Like many of Errol Morris’s subjects, Joyce McKinney, the “star” of his most recent documentary, Tabloid, has a fascinating screen presence, playing on an earnestness that may be a mask for a more troubling pattern of obsessive behavior, while offering turns of phrases that only a former southern beauty queen could make believable. When asked at one point whether a woman could rape a man, she comments that “it would be like putting a marshmallow in a parking meter.” For those who are unfamiliar with McKinney, she was a one-time beauty queen who notorious became involved in what was known as “the case of the manacled Mormon,” a story that was widely discussed in the British tabloids and involved, depending on who you believe, McKinney traveling to England to stalk, kidnap, and even rape an ex-boyfriend, Kirk Anderson, or the boyfriend getting whisked away and brainwashed by a secretive religious cult, with McKinney heroically trying to rescue him.
McKinney’s descriptions of her life–and the gossip reports that catapulted her to tabloid stardom for several years–become the fodder for several of Morris’s most significant pre-occupations, most notably the difficulties of resolving competing narratives. Is McKinney the innocent woman she portrays when she protests that she was a virgin when she slept with Kirk for the first time? Or is she the high-priced escort who posed nude and in bondage gear for dozens of underground men’s magazines? Or is the truth somewhere in between? As Morris notes, in this interview with Anthony Kaufman, it’s almost impossible to tease out the full truth of what happened, based on all of the conflicting accounts we are given. A private pilot tells us that McKinney hired him and a bodyguard to travel to England to track down Anderson.
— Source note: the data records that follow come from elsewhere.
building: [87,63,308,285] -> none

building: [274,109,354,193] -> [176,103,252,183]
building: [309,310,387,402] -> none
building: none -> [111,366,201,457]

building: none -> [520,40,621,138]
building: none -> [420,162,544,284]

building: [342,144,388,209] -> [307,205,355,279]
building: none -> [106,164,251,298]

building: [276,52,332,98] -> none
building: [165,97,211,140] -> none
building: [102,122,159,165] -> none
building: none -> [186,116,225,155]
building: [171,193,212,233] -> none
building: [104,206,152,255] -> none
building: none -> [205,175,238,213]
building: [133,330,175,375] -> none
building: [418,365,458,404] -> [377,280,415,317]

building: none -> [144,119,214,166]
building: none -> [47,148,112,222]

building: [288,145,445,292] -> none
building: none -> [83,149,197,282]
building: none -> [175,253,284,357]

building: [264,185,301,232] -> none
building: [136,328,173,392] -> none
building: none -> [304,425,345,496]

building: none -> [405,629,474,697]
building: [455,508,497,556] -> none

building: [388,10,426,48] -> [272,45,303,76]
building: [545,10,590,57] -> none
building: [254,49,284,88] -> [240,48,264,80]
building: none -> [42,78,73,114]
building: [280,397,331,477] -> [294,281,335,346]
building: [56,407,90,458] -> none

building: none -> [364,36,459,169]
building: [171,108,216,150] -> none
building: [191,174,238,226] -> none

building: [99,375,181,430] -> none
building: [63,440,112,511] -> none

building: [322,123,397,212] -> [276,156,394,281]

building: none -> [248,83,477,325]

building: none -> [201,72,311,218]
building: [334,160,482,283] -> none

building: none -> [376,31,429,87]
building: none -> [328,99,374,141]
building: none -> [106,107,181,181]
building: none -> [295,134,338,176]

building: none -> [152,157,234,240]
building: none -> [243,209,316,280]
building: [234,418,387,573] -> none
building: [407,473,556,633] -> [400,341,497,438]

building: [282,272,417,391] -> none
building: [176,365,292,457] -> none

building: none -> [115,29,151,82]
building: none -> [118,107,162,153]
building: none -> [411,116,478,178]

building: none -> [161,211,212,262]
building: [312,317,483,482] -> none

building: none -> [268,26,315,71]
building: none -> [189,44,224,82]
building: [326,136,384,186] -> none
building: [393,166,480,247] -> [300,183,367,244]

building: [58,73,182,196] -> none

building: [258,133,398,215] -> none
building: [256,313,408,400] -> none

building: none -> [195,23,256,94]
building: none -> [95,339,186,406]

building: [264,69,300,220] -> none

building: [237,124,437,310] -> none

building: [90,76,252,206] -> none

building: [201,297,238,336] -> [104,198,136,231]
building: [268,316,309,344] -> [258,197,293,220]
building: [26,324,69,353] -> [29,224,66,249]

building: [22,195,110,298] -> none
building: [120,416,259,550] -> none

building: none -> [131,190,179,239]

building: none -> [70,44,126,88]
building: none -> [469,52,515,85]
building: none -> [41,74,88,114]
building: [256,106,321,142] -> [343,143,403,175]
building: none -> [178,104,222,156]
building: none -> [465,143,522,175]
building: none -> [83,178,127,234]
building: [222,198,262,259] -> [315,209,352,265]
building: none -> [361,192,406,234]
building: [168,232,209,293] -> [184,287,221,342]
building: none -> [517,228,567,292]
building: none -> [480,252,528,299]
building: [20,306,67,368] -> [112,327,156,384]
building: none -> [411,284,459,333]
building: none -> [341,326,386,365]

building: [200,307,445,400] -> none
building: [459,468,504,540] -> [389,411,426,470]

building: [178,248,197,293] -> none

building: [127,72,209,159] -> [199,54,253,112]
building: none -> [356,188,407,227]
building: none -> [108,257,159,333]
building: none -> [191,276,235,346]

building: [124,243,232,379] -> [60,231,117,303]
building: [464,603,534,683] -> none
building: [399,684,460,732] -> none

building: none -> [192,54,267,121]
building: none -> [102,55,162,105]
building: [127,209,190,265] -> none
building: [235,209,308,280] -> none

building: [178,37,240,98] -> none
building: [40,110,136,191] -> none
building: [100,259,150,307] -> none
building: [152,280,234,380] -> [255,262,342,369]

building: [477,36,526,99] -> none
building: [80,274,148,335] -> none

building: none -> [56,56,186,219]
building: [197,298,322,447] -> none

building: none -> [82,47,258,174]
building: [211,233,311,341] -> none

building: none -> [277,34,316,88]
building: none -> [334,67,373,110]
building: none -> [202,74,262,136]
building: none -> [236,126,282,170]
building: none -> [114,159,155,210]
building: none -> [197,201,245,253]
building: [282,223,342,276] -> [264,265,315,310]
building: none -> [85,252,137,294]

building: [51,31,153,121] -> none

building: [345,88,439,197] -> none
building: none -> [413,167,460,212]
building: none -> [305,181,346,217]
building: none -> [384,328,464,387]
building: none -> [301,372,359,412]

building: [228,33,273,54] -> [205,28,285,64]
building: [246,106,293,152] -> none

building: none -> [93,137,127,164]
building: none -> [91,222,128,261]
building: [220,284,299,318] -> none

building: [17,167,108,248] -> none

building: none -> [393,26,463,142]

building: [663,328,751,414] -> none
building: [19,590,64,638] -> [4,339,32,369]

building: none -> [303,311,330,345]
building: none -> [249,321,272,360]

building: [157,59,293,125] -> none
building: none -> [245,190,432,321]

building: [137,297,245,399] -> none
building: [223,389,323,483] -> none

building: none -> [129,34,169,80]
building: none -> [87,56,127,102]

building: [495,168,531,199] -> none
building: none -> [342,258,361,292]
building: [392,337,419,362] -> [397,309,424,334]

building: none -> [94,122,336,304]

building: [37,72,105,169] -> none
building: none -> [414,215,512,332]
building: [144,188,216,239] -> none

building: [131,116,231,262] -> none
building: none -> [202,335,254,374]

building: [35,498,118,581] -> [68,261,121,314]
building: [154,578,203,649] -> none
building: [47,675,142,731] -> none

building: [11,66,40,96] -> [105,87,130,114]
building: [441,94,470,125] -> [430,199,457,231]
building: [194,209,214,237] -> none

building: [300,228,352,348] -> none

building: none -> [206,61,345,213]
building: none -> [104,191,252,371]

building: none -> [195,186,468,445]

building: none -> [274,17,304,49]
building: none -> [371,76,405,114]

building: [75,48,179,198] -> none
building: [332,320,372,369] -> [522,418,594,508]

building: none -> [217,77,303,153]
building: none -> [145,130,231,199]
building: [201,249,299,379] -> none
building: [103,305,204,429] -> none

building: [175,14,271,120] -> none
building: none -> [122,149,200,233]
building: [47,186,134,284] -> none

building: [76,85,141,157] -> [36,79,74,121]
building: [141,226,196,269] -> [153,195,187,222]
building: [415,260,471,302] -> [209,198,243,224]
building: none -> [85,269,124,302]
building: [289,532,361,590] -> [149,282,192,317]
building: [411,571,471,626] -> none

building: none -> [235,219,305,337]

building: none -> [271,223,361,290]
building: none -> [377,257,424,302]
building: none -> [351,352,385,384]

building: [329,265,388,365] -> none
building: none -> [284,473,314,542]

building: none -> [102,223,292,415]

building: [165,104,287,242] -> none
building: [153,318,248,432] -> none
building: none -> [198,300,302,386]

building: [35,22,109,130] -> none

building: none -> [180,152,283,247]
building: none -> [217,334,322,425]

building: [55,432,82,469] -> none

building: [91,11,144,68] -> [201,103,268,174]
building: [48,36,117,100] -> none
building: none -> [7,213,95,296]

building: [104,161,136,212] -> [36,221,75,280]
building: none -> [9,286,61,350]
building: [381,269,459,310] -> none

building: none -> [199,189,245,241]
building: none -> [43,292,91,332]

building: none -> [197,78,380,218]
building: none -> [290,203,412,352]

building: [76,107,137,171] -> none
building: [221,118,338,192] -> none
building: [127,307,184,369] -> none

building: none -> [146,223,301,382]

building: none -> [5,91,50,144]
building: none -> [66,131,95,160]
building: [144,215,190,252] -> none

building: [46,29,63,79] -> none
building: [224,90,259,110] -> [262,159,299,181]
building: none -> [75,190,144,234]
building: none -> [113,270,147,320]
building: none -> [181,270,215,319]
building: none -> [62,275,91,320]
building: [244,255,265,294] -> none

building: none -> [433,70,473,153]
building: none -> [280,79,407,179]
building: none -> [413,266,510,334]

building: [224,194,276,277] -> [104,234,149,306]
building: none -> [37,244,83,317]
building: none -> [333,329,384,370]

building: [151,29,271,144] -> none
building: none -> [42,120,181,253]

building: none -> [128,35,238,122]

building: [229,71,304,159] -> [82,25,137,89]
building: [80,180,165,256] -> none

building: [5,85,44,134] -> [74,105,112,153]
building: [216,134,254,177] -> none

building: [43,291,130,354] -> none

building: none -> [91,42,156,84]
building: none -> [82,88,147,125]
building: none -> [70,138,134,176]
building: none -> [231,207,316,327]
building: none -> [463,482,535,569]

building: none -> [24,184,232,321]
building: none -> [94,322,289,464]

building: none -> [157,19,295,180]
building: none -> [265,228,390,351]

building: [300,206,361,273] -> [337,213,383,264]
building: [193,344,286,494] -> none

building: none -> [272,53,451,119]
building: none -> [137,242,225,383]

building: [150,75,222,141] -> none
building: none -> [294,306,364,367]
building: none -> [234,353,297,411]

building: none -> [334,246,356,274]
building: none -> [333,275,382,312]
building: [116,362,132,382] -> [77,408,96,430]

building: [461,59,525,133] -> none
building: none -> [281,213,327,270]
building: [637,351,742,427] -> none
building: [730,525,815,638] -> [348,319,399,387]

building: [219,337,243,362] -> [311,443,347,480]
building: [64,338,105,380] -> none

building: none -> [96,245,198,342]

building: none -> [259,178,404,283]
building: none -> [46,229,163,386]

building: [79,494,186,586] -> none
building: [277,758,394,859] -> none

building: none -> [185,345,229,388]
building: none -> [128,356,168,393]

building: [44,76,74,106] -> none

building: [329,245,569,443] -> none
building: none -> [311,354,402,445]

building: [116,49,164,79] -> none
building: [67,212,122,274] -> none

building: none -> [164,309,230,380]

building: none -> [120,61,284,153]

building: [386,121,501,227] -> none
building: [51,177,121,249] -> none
McKinney doesn’t deny this, emphatically stating, “I did what any girl would do [after he 'disappeared']–look for him.” But the pilot adds the detail that she asked him while posing nude on the beach for a gaggle of photographers. When she travels to England, it’s either a rescue or a kidnapping. McKinney remembers Kirk going voluntarily, enjoying the cinnamon oil back rubs, while court testimony suggests that McKinney chained him to the bed.
Naturally, these lurid details and McKinney’s quirky public performances make her story irresistible for the British tabloids. One Express reporter acknowledges that she was paid 40,000 pounds for her story and then describes a bizarre story in which Joyce, having skipped bail, meets the reporter at the Atlanta Airport Hilton with a companion wearing a disguise to make her appear to be an Indian woman “from Calcutta.” Meanwhile, a rival tabloid, The Daily Mirror manages to obtain hundreds of pictures of McKinney nude or in bondage gear, along with advertisements inviting sexual services. An acquaintance of McKinney’s confirms some details, and other photographers remember her, primarily because she was always accompanied by her pet dog, Millie.
Throughout the film, these questions about media sensationalism and Joyce’s own relationship to the tabloid press remain unresolvable. McKinney claims to have developed agoraphobia and complains about being stalked by paparazzi even years after her story left the tabloids, and yet, years later, she makes a dramatic return to the media fray when she spends thousands of dollars to get her beloved dog, Booger, cloned by a South Korean doctor. Morris isn’t afraid to dive into the lurid details here. As he himself puts it (in a statement quoted at Full Frame), the film is a return to “one of his favorite genres: sick, sad, and funny.” In places, in fact, the film seems to risk complicity with the tabloids in perpetuating the virgin/whore opposition that is used so often in the portrayal of women in the media, with McKinney serving as a slightly more predecessor to someone like Britney Spears. But I think that Morris is going after something deeper here. The film is a meditation on how we get a handle on the truth about ourselves and about the world around us, how the tabloids shape the news and engage our attention. As McKinney herself puts it at one point, “you can tell a lie long enough ’til you believe it.”